# taz.de -- Kinder fragen, die taz antwortet: Warum riecht Regen eigentlich nach Regen?
       
       > Wir wollen von Kindern wissen, welche Fragen sie beschäftigen. Jede Woche
       > beantworten wir eine. Diese Frage kommt von Lia, 7 Jahre alt.
       
 (IMG) Bild: Je nachdem, wohin der Regen fällt – ob auf Asphalt, Acker oder einen Waldboden – setzt der Regen andere Düfte frei
       
       Welchen Geruch du meinst, liebe Lia, weiß ich genau. Dabei besteht Regen
       doch aus Wasser, und Wasser riecht bekanntlich nach nicht besonders viel.
       Wenn es im Sommer [1][anfängt zu regnen], öffne ich aber manchmal extra das
       Fenster, um [2][den Regengeruch hereinzulassen]. Dann riecht es in meinem
       Zimmer plötzlich frisch und auch ein bisschen erdig.
       
       Der Regengeruch entsteht, wenn die Tropfen auf den Boden prasseln. Beim
       Aufprall gelangen dann verschiedene Duftstoffe in die Luft. Besonders
       intensiv nehmen wir den Regengeruch wahr, wenn es vorher länger nicht
       geregnet hat und der Boden trocken und hart ist. Das liegt daran, dass der
       Regen nicht direkt einsickern kann. Dann springen die Tropfen [3][als eine
       Art Sprühnebel] zurück und wirbeln die Düfte umher.
       
       Den erdigen Geruch, der Geosmin genannt wird, riechen wir besonders gut aus
       dem Gemisch heraus. Er entsteht durch Bakterien, erklärt mir Hauke Harms.

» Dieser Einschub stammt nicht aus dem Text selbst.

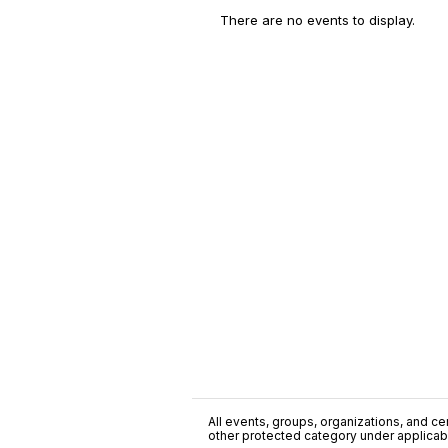
There are no events to display.
All events, groups, organizations, and cent
other protected category under applicable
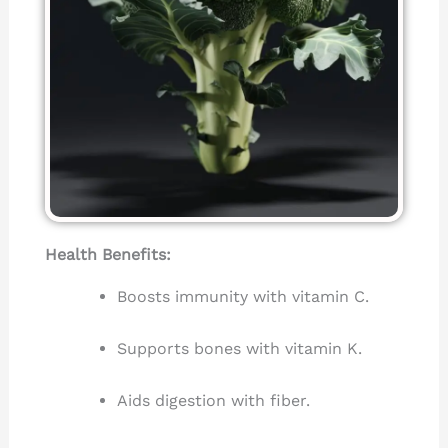
Health Benefits:
Boosts immunity with vitamin C.
Supports bones with vitamin K.
Aids digestion with fiber.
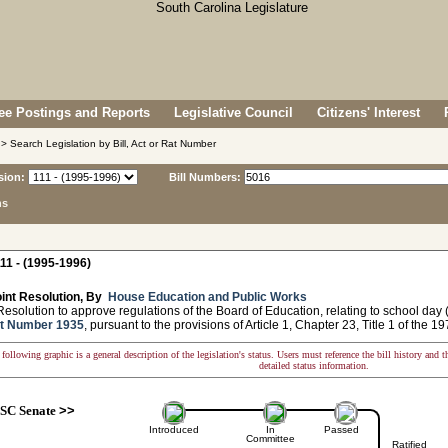
e Postings and Reports
Legislative Council
Citizens' Interest
> Search Legislation by Bill, Act or Rat Number
sion:
Bill Numbers:
ns
11 - (1995-1996)
int Resolution, By
House Education and Public Works
solution to approve regulations of the Board of Education, relating to school day
t Number 1935
, pursuant to the provisions of Article 1, Chapter 23, Title 1 of the 
following graphic is a general description of the legislation's status. Users must reference the bill history and 
detailed status information.
SC Senate
>>
Introduced
In
Passed
Committee
Ratified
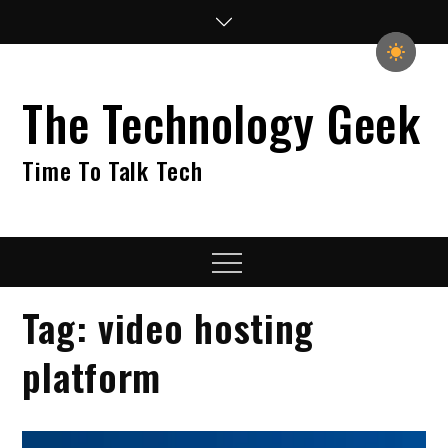
Skip
to
content
The Technology Geek
Time To Talk Tech
Menu
Tag:
video hosting
platform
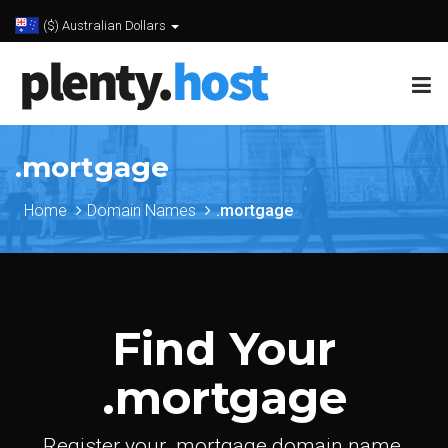
($) Australian Dollars
.mortgage
Home
Domain Names
.mortgage
Find Your
.mortgage
Register your .mortgage domain name.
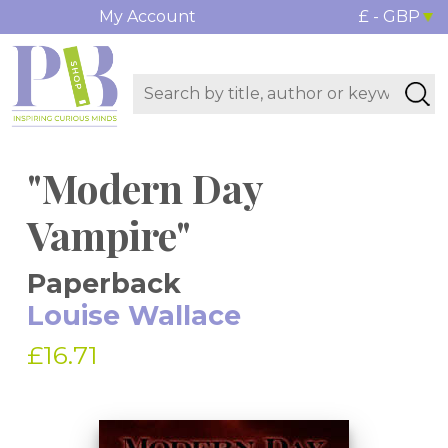
My Account
£ - GBP
"Modern Day
Vampire"
Paperback
Louise Wallace
£16.71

       Als Umweltmikrobiologe weiß er über die Tätigkeiten dieser winzigen
       Lebewesen Bescheid.
       
       Harms erklärt, dass die Menge von Geosmin sehr gering sein kann und wir es
       trotzdem riechen können. Hast du schon mal [4][an einer roten Bete]
       gerochen? Auch sie enthält Geosmin und riecht deshalb ähnlich wie Regen.
       
       Je nachdem, wohin der Regen fällt – ob auf Asphalt, Acker oder einen
       Waldboden – setzt der Regen andere Düfte frei. Im Wald mischen sich zum
       Beispiel die ätherischen Öle von den Nadelbäumen mit dem erdigen Geruch.
       Wenn du aufmerksam riechst, merkst du, dass der Regen hier anders duftet
       als in der Großstadt.
       
       Für den Regengeruch haben zwei australische Forschende im Jahr 1964
       übrigens einen Begriff erfunden. Der heißt Petrichor und setzt sich aus
       zwei griechischen Wörtern zusammen: „Petros“ bedeutet Stein und „Ichor“
       Wundwasser, das bei der Wundheilung eine große Rolle spielt. Die alten
       Griechen dachten bei „Ichor“ aber auch an die Flüssigkeit, die in den Adern
       der Götter fließt.
       
       Es ist also kaum verwunderlich, dass sich auch Künstler:innen mit dem
       Geruch von Regen beschäftigen. Die Illustratorin Inga Krause hat zu
       Petrichor ein ganzes Bilderbuch gemacht.
       
       „Darin geht es um jene Wahrnehmungen, die im Stadtalltag untergehen, wenn
       wir sie nicht ganz bewusst spüren“, erzählt sie. Wenn es das nächste Mal
       regnet, liebe Lia, nimm also einen besonders tiefen Atemzug.